- DIRECTIONS FOR THIS TASK
Copy out the lines of the records below word for word, from the one containing "scientific name: Fomes fomentarius" through the end of the records, including both ends.
--------------------------------
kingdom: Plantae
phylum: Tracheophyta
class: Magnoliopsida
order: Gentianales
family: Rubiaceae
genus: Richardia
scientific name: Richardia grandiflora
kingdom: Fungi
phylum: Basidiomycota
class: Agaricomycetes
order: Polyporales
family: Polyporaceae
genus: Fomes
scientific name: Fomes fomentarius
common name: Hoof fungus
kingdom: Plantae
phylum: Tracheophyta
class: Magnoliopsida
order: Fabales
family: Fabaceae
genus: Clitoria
--------------------------------
- OUTPUT OF THE EXERCISE
scientific name: Fomes fomentarius
common name: Hoof fungus
kingdom: Plantae
phylum: Tracheophyta
class: Magnoliopsida
order: Fabales
family: Fabaceae
genus: Clitoria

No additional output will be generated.